RECORDS TO PROCESS section start

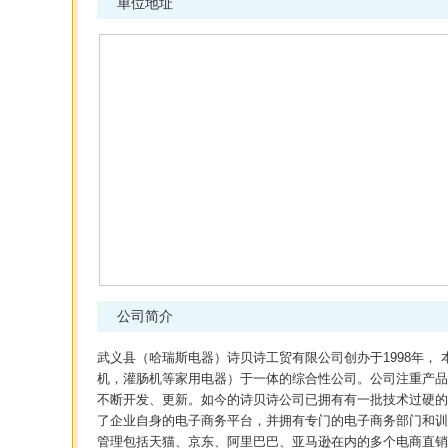
单位地址
公司简介
武义县（哈瑞斯电器）诗贝诗工贸有限公司创办于1998年，
机，灌肠机等家用电器）于一体的综合性公司。公司注重产品
不断开发、更新。如今的诗贝诗公司已拥有有一批技术过硬的员工
了企业自身的电子商务平台，并拥有专门的电子商务部门和训练
管理包括天猫、京东、阿里巴巴、亚马逊在内的多个电商直销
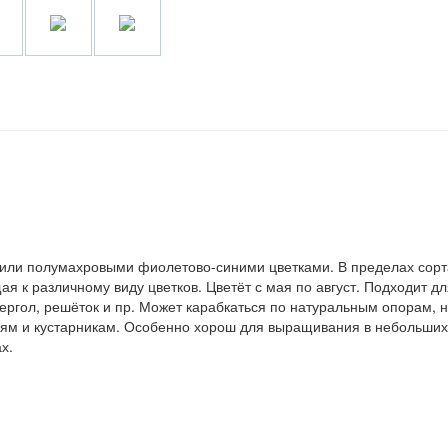
и или полумахровыми фиолетово-синими цветками. В пределах сорт
я к различному виду цветков. Цветёт с мая по август. Подходит дл
ергол, решёток и пр. Может карабкаться по натуральным опорам, н
ям и кустарникам. Особенно хорош для выращивания в небольших
х.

RECORDS TO PROCESS section end

:: WHAT YOU NEED TO DO ::
All of the entries above should be copied exactly, with the images left out.

:: ANSWER ::
单位地址
公司简介
武义县（哈瑞斯电器）诗贝诗工贸有限公司创办于1998年，
机，灌肠机等家用电器）于一体的综合性公司。公司注重产品
不断开发、更新。如今的诗贝诗公司已拥有有一批技术过硬的员工
了企业自身的电子商务平台，并拥有专门的电子商务部门和训练
管理包括天猫、京东、阿里巴巴、亚马逊在内的多个电商直销
и или полумахровыми фиолетово-синими цветками. В пределах сорт
я к различному виду цветков. Цветёт с мая по август. Подходит дл
ергол, решёток и пр. Может карабкаться по натуральным опорам, н
ям и кустарникам. Особенно хорош для выращивания в небольших
х.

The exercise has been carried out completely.